« Vulnicura » est inspiré par votre rupture amoureuse. Jusqu’à présent, vous parliez très peu de votre vie privée. Pourquoi avoir choisi de lever le voile sur cette intimité ?
J’ai commencé à travailler sur cet album quand j’ai fini la tournée de Biophilia. Je me suis enfermée et j’ai commencé à écrire des chansons, sans savoir à quoi cela allait me mener. Puis je me suis demandé comment les présenter musicalement, avec quels arrangements. Et ce n’est qu’à ce moment que je me suis dit : « OK, c’est ma propre histoire. » Pour moi, c’était comme dans les films en noir et blanc d’Ingmar Bergman, dans lesquels les personnages sont submergés de conversations psychologiques dans leur tête.
La souffrance est-elle la meilleure source d’inspiration ?
Non, je ne pense pas. La dernière fois que j’ai écrit sur le doute, c’était il y a une quinzaine d’années. Entre-temps, j’ai fait beaucoup d’albums, qui racontent le bonheur, la fête, l’humour, beaucoup d’autres choses positives. Je pense que c’est plutôt un bon rythme de ne parler de sa souffrance que tous les quinze ans.
Quelle est la part de « cura », de guérison, dans cet album ? Est-ce que vous vous sentez plus forte aujourd’hui ?
Toutes les chansons datent d’il y a deux ou trois ans. Beaucoup de gens vous disent que le temps permet de soigner les blessures. Sur le moment, on se dit : « Mon œil. » Mais en fait c’est vrai, ça marche. Je vais beaucoup mieux aujourd’hui.
Votre album a été piraté en janvier, ce qui vous a obligé à anticiper sa sortie. Quelle a été votre réaction ?
C’était difficile d’attendre deux ou trois mois : la seule chose que nous avions à faire, c’était de sortir l’album. D’une certaine façon, j’ai eu de la chance, parce que l’album était déjà mastérisé quand la fuite a eu lieu.
Mais, désormais, avec Internet, nous devons être capables de nous adapter. Nous avons eu quinze ans pour nous y préparer. Pourtant, il y a encore parfois dans l’industrie du disque beaucoup de bureaucratie et des infrastructures préhistoriques. J’aimerais que le système soit plus réactif. Quand un musicien a terminé son album, il a juste envie de le partager et les gens veulent juste l’écouter.
La rétrospective que vous consacre actuellement le MoMA a été un projet de longue haleine. Il paraît que le conservateur du musée, Klaus Biesenbach, vous avait contactée dès 2000 à propos de cette idée.
Je ne me souviens pas que cela remonte si loin. C’était peut-être une plaisanterie de sa part. Il a commencé à m’en parler concrètement il y a environ cinq ans. Puis, deux ans plus tard, j’ai évoqué le sujet avec mon ami Antony Hegarty, qui m’a encouragée. Le problème est que les musées ne s’intéressent pas beaucoup au son et, quand ils le font, c’est avec des enceintes de mauvaise qualité.

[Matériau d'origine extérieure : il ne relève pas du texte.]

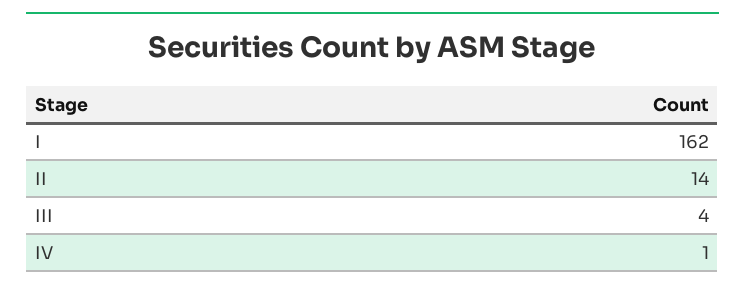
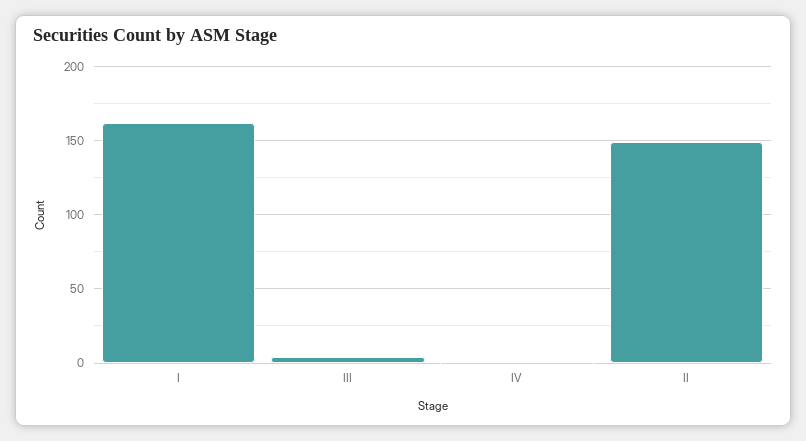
  {
    "I": 162,
-   "II": 14,
+   "II": 150,
    "III": 4,
    "IV": 1
  }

A l’inverse, je vais dans des festivals où il y a des enceintes incroyables, les meilleures du monde, hautes comme des gratte-ciel et, en même temps, il y a des images en arrière-plan avec des définitions très imprécises. Le visuel passe au second plan, pour laisser la musique au premier plan. Mais très vite les choses ont été claires avec Klaus Biesenbach : si l’on se lançait dans ce projet, il fallait avant tout privilégier le son. La question était de savoir comment accrocher la musique aux murs.
Vous avez sorti votre premier album à 12 ans. Vous en avez aujourd’hui 49. Combien de Björk se sont succédé au cours de votre carrière ? Ou bien avez-vous le sentiment d’avoir toujours été la même ?
[Sourire.] Je crois que les deux hypothèses sont exactes. Pour chacun de nous, plusieurs existences se succèdent comme enfant, comme amante ou comme mère. Et de nouveaux rôles m’attendent lorsque je serai vieille. Mais ce n’est pas parce que l’on change qu’on ment. Les personnages que je joue dans mon travail sont plus des outils pour incarner ces différentes phases du cours de la vie, mais il ne faut pas les prendre au pied de la lettre, il y a une continuité.